Another interesting finding is that men on CSII are younger than those on MDI, whereas this difference is not evident among women. It can be speculated that the use of newer technologies is easier for younger individuals, as observed for smartphones or other digital devices [13]. In this perspective, the younger age of men on CSII is not surprising. On the other hand, the fact that such difference is not observed in women may depend on other factors. In particular, it is possible that younger women experience grater discomfort in using a device which may be perceived as a limitation in exposing one’s body.

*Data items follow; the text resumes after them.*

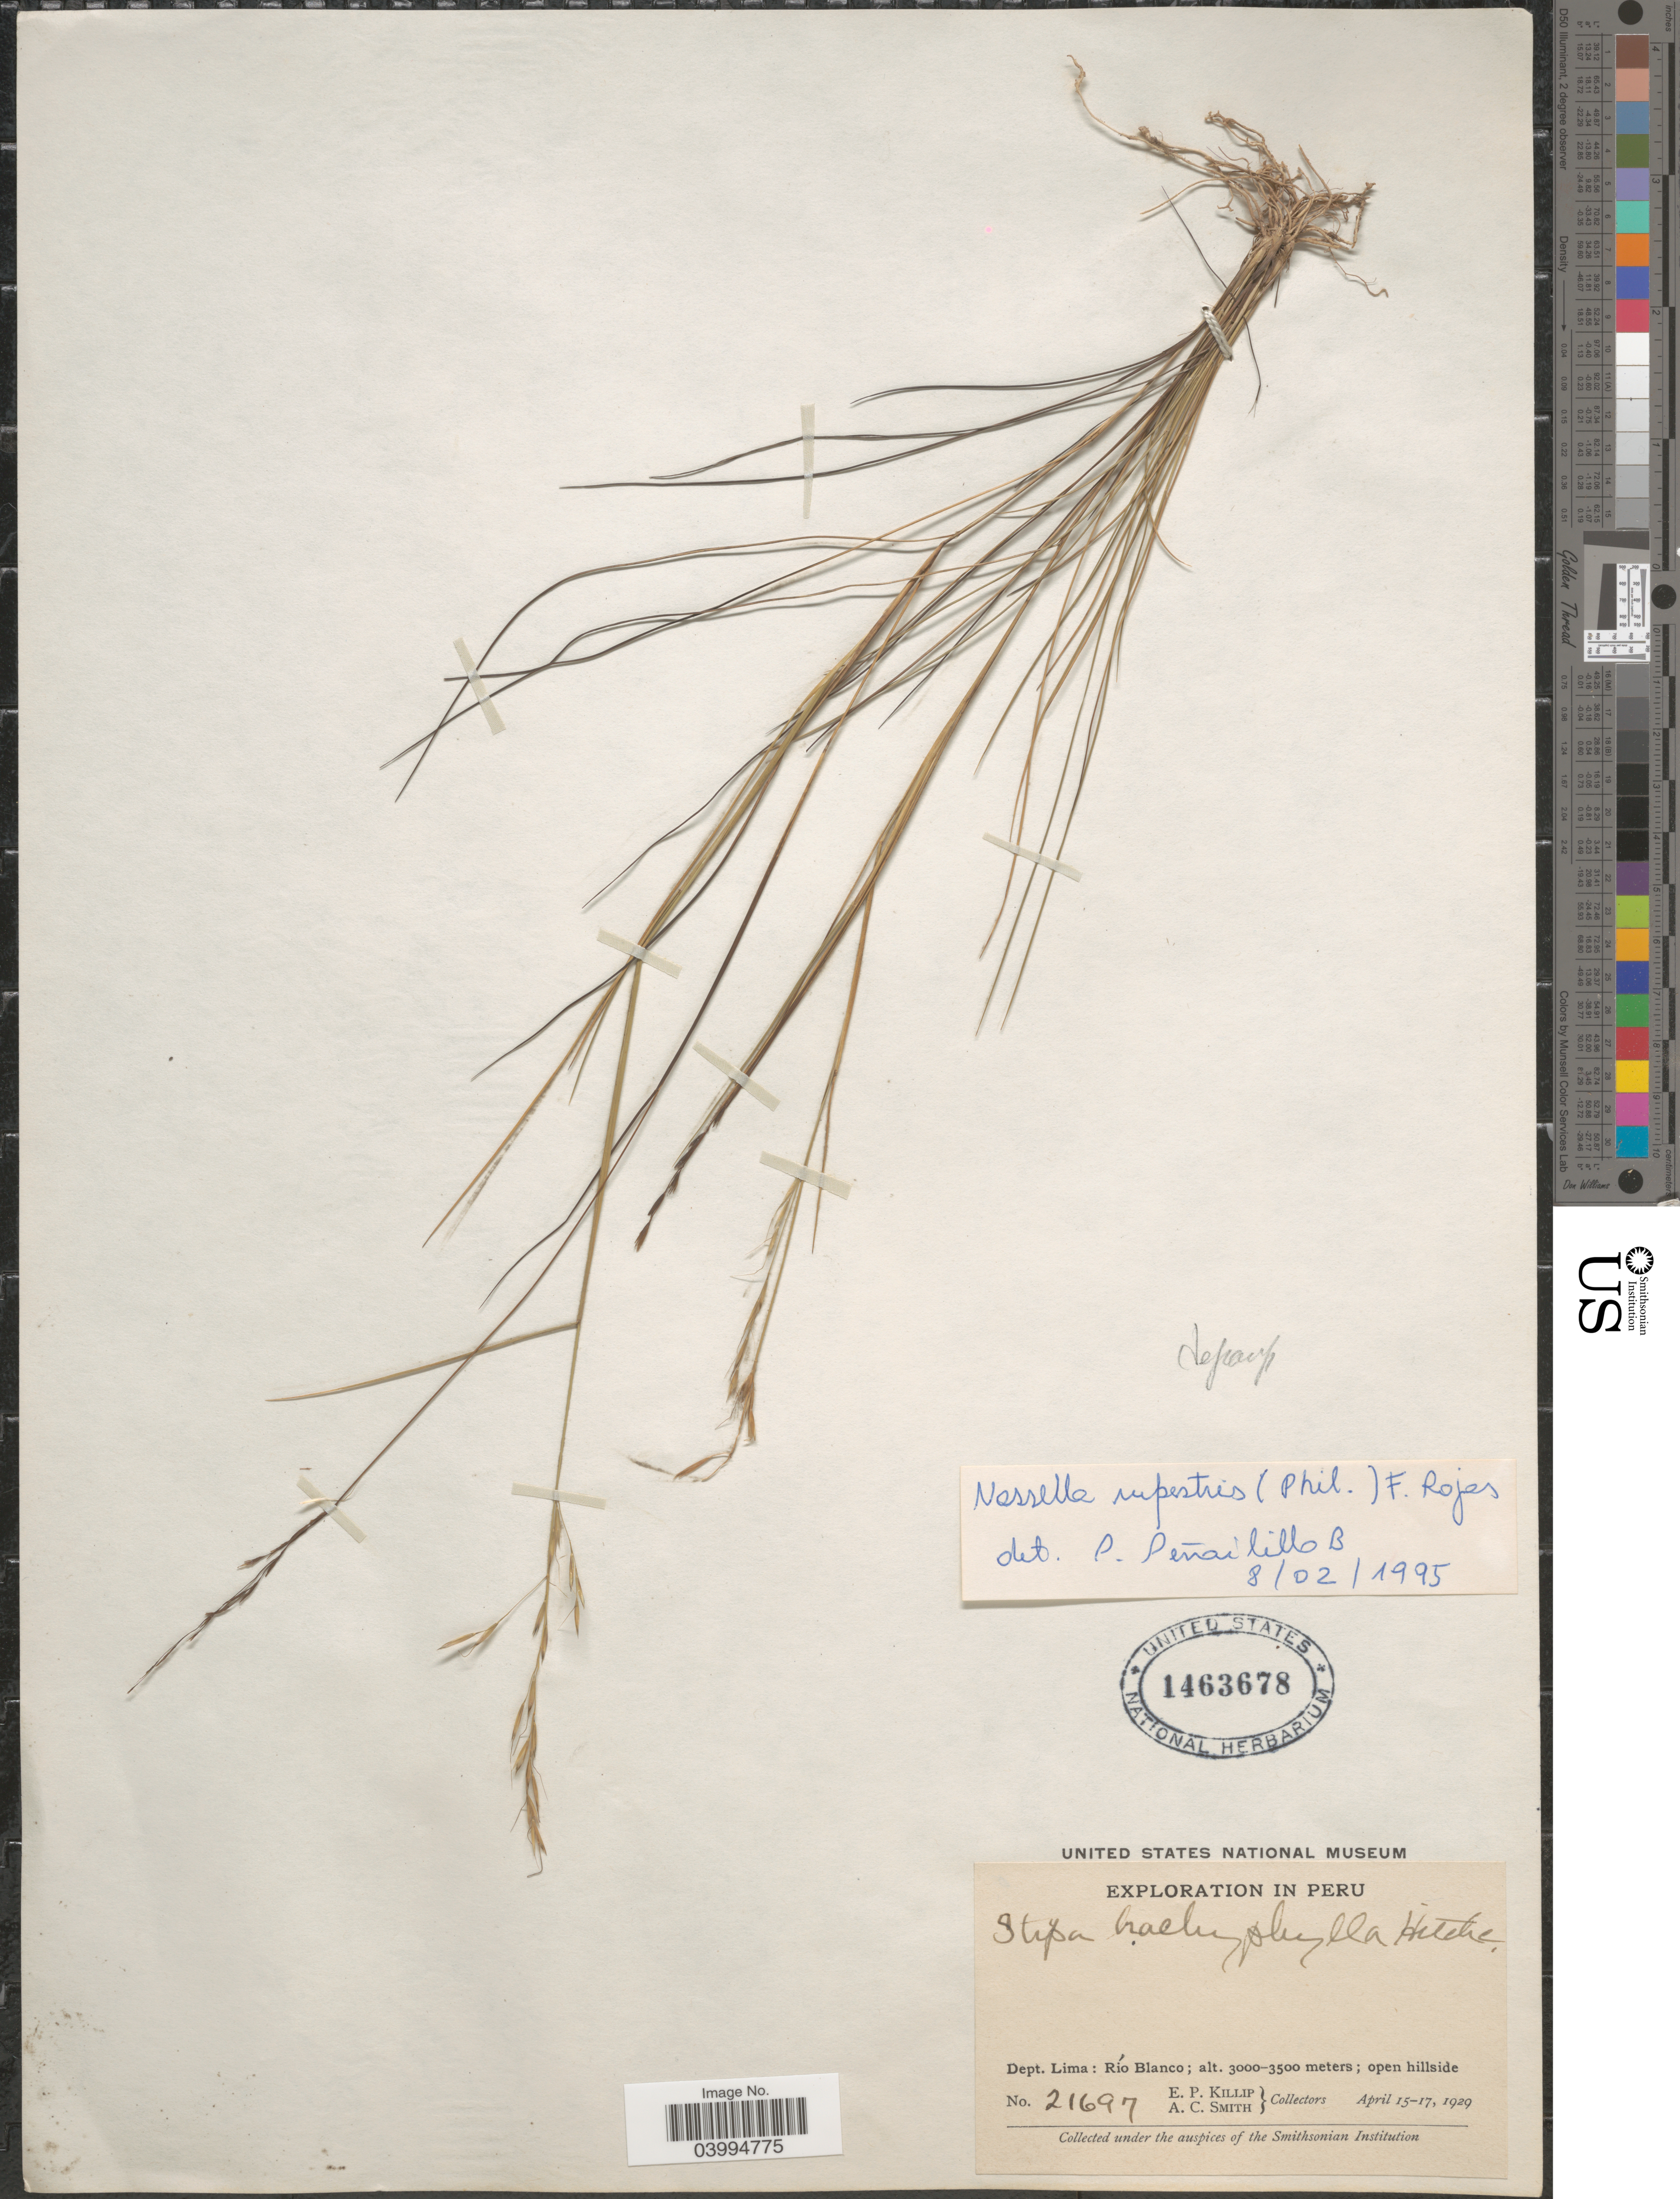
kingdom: Plantae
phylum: Tracheophyta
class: Liliopsida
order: Poales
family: Poaceae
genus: Nassella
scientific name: Nassella rupestris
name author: (Phil.) A.M. Torres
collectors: E. P. Killip & A. C. Smith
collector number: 21697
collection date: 1929-04-15/1929-04-17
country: Peru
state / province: Lima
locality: Dept. Lima: Río Blanco.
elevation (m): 3000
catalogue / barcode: US 1463678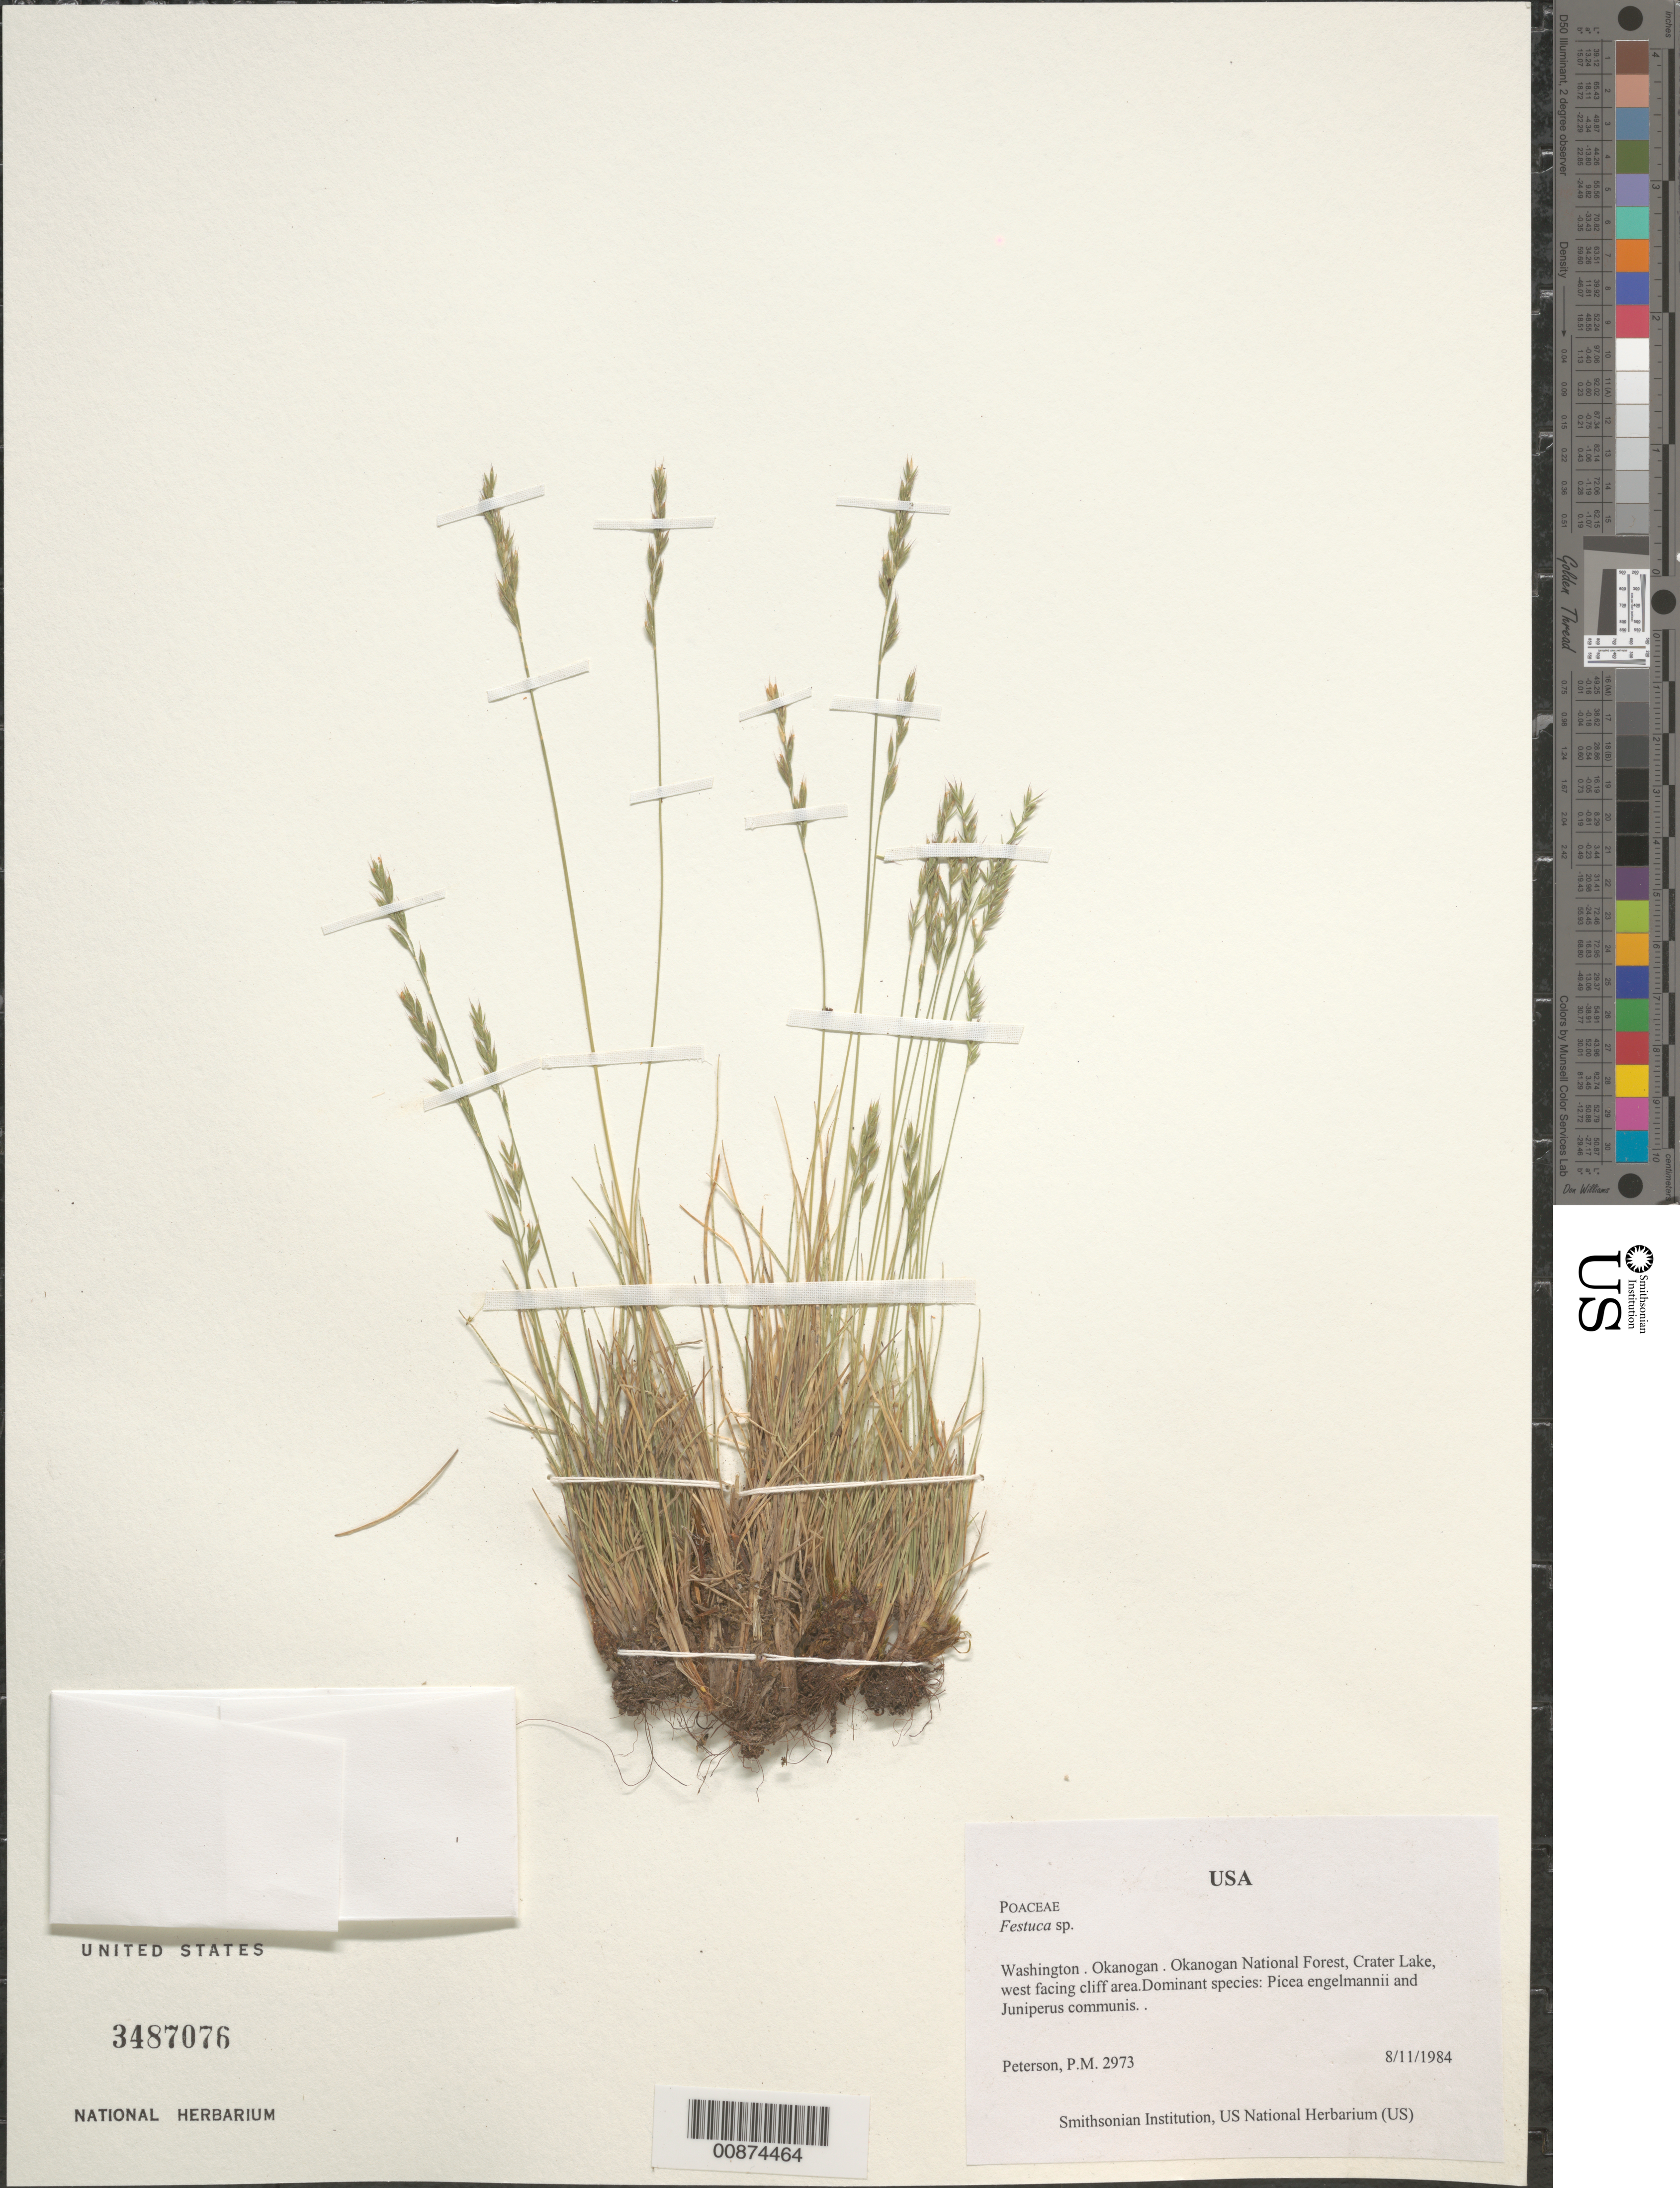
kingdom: Plantae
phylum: Tracheophyta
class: Liliopsida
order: Poales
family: Poaceae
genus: Festuca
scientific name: Festuca sp.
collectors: P. M. Peterson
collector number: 02973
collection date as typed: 11 Aug 1984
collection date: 1984-08-11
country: United States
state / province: Washington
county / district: Okanogan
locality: Okanogan National Forest, Crater Lake, west facing cliff area.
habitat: Dominant species: Picea engelmannii and Juniperus communis.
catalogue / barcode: US 3487076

Some limitations of the present study should be recognized. First of all, as already stated above, the cross-sectional design does not allow any causal inference. Furthermore, the size of the sample is limited, preventing the detection of smaller differences across groups. The sample was composed of patients referred to a main academic facility for the treatment of diabetes, who cannot be considered representative of individuals with type 1 diabetes in the general population; in fact, the proportion of those on CSII was markedly higher than that (about 4%) reported for the whole country [14]. In addition, the study was monocentric; for this reason, the allocation of patients to CSII could reflect local, rather than general, attitudes. A further limitation is represented by the fact that psychopathology was assessed only by the means of a self-reported questionnaire; although this instrument has been widely validated, its reliability cannot be compared to that of interviews. For this same reason, it was not possible to formulate psychiatric diagnoses using DSM-IV-R criteria [15]. Despite these limitations, the observation that psychopathology differs in those using CSII is potentially interesting, and it deserves to be further investigated in larger samples.

4. Conclusion

The fact that patients addressed to CSII, being failures to MDI, have a higher psychopathology than average individuals with type 1 diabetes should be taken into account when assessing the effects of treatment with CSII. In fact, psychological disturbances could be a major factor leading to inadequate treatment response, preventing the attainment of therapeutic targets.

Conflict of Interests

None of the authors has any conflict of interests to disclose.